# [Reading text]

[Start of Attachment]

I don't have strong opinion. But you could add integration_test.py or simplecpp_test.py maybe in the root folder. The test would use the simplecpp binary rather than cppcheck.
def __test_relative_header_format_include_path_arg(include_path): return f"-I{json.dumps(str(include_path))[1:-1]}"
I don't understand this. The -I does not expect json.
I prefer that you add some pytest test file to simplecpp repo. We want to test this directly here.
Will do that, I need also to copy some verification of infra functions that I had in cppcheck pytest files.
def __test_relative_header_format_include_path_arg(include_path): return f"-I{json.dumps(str(include_path))[1:-1]}"
I don't understand this. The -I does not expect json.
It's a common trick to extract escaped string to a string in many language to use JSON serialization for a string, and in Python it is just json.dumps(s). It's equivalent to the C++ std::quoted(). Notice that JSON serialization is more general than just quoting a string (i.e. also numbers booleans arrays and dictionaries), but this is the natural function for that. Notice also that I'm also trimming to the Python range [1:-1] in order to eliminate the trailing " from the begin and the end of the quoted string.
BTW: I'm not sure that I should have escaped the strings with the "-I..." flag, since this argument is passed directly to the process arguments, and I'm not sure if the string escapes characters (i.e. /) are getting processed.
ok I was also confused by the {} but oops now I understand those are because it's a format string. I spontanously don't think you'll need to escape but feel free to try..
I prefer that you add some pytest test file to simplecpp repo. We want to test this directly here.
I don't have strong opinion. But you could add
integration_test.pyorsimplecpp_test.pymaybe in the root folder. The test would use the simplecpp binary rather than cppcheck.
Done. Note the needed gitignore that for some reason you didn't notice
Thanks.. test looks good imho. I have two more small comments:
- I would like that there is an issue for this.
- please run the test in a github action
Thanks.. test looks good imho. I have two more small comments:
* I would like that there is an issue for this. * please run the test in a github action
Done
sorry for delayed review. please refactor testing.
Done
@Tal500 Thank you!

[End of Attachment]

# [Requirement A]
Please extract the passage of the review thread from "ok I was also" up to and including "please refactor testing.".
# [Requirement B]
Answer these questions from the review thread:
(i) Which Python function is named for serializing a string to JSON?
(ii) Which C++ construct is called its equivalent?
(iii) Where is the test asked to run?
# [Requirement C]
List every kind of value besides strings that the review thread says JSON serialization also covers.
The listing after this thread is separate material.

# [Stored data]

[Start of Attachment]

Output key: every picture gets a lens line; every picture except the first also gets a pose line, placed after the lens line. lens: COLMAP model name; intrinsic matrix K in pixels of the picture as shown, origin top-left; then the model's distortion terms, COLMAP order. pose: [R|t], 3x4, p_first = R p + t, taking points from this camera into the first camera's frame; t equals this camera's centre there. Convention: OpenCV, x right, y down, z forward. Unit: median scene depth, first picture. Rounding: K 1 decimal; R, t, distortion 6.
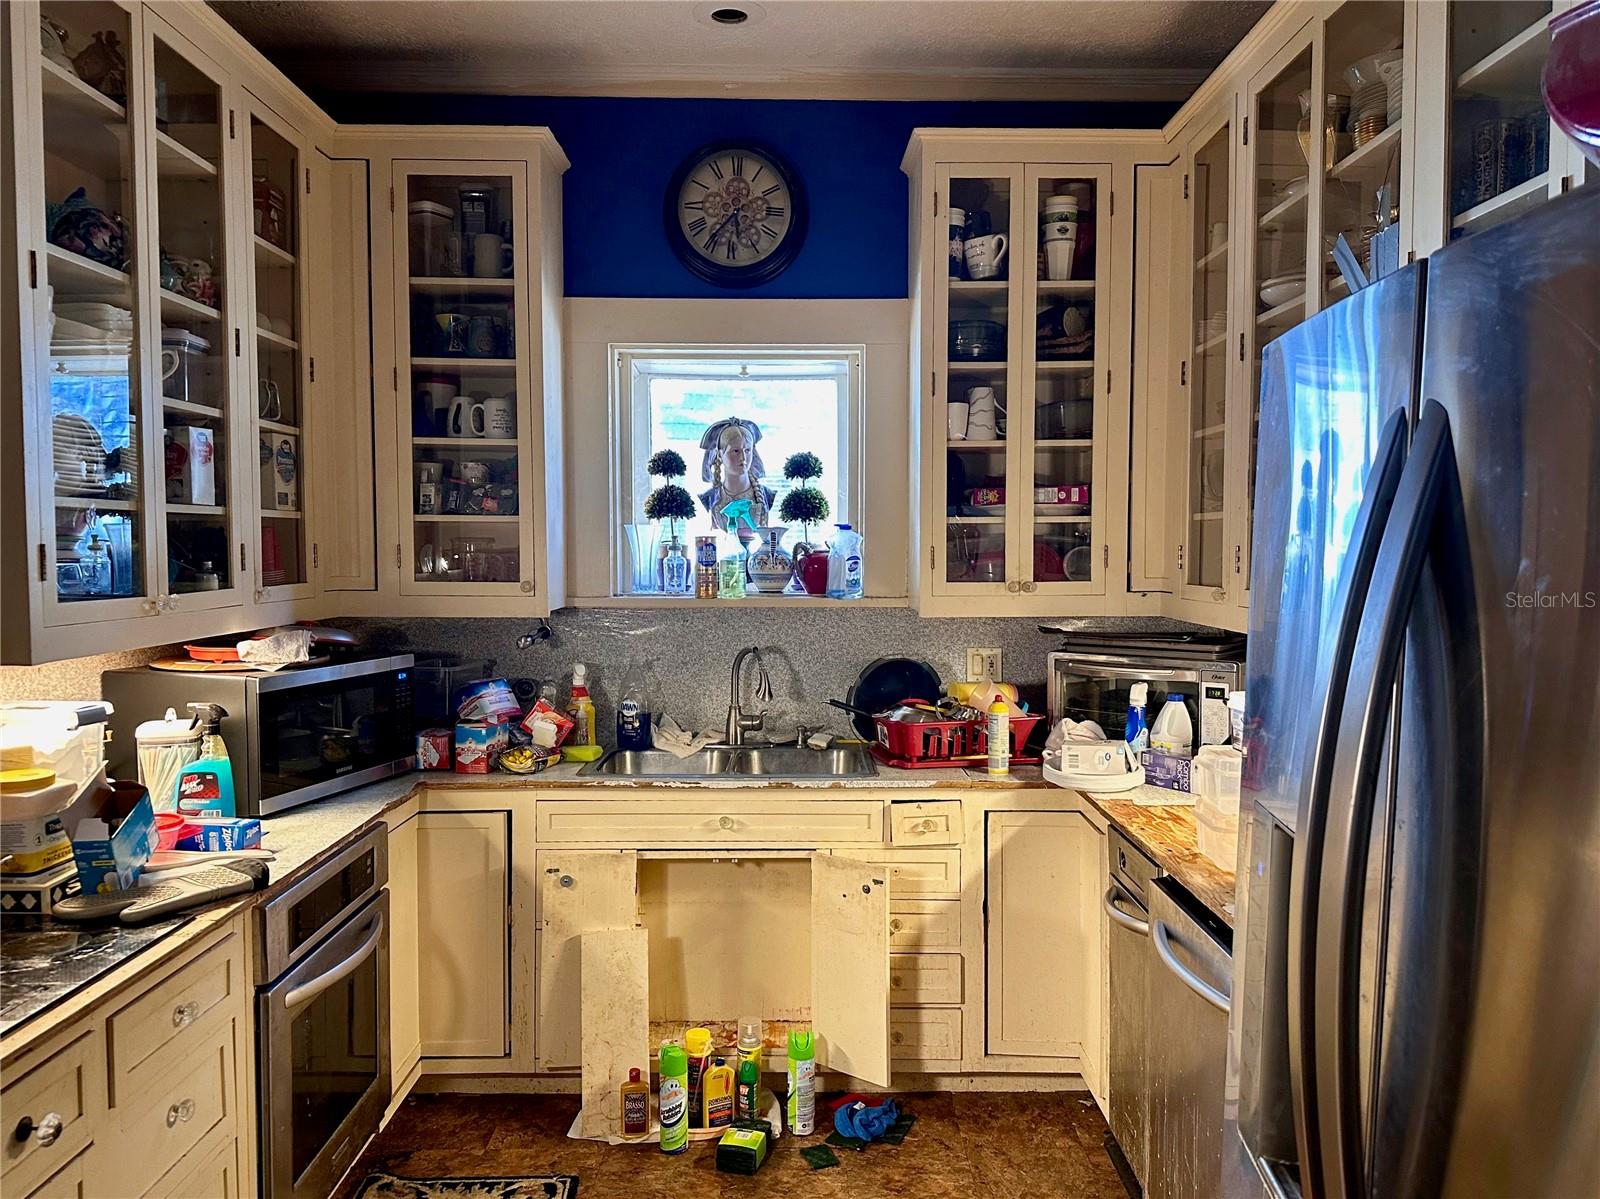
lens RADIAL K [[1139.1, 0, 800.0], [0, 1139.1, 599.5], [0, 0, 1]] dist [0.148238, -0.330400]
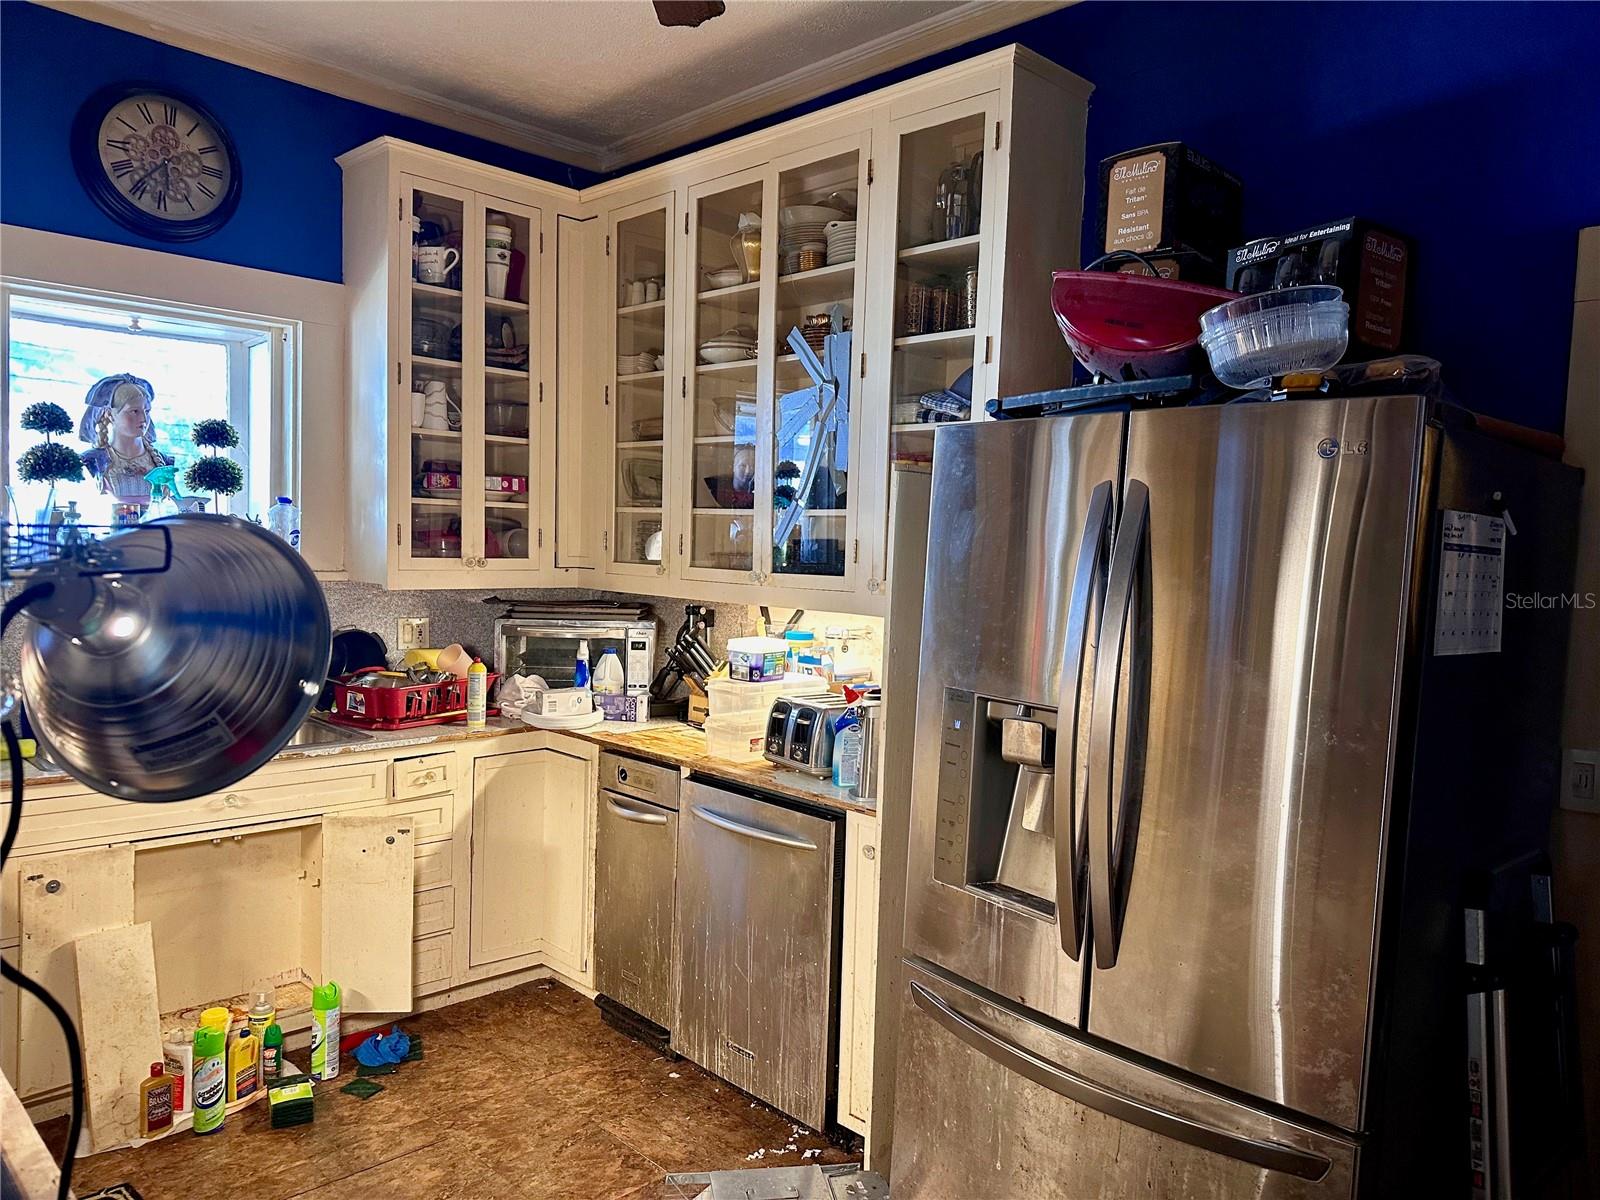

[End of Attachment]

# [Written solution A]
ok I was also confused by the {} but oops now I understand those are because it's a format string. I spontanously don't think you'll need to escape but feel free to try..
I prefer that you add some pytest test file to simplecpp repo. We want to test this directly here.
I don't have strong opinion. But you could add
integration_test.pyorsimplecpp_test.pymaybe in the root folder. The test would use the simplecpp binary rather than cppcheck.
Done. Note the needed gitignore that for some reason you didn't notice
Thanks.. test looks good imho. I have two more small comments:
- I would like that there is an issue for this.
- please run the test in a github action
Thanks.. test looks good imho. I have two more small comments:
* I would like that there is an issue for this. * please run the test in a github action
Done
sorry for delayed review. please refactor testing.

# [Written solution B]
(i) json.dumps(s)
(ii) std::quoted()
(iii) In a GitHub action

# [Written solution C]
numbers, booleans, arrays, dictionaries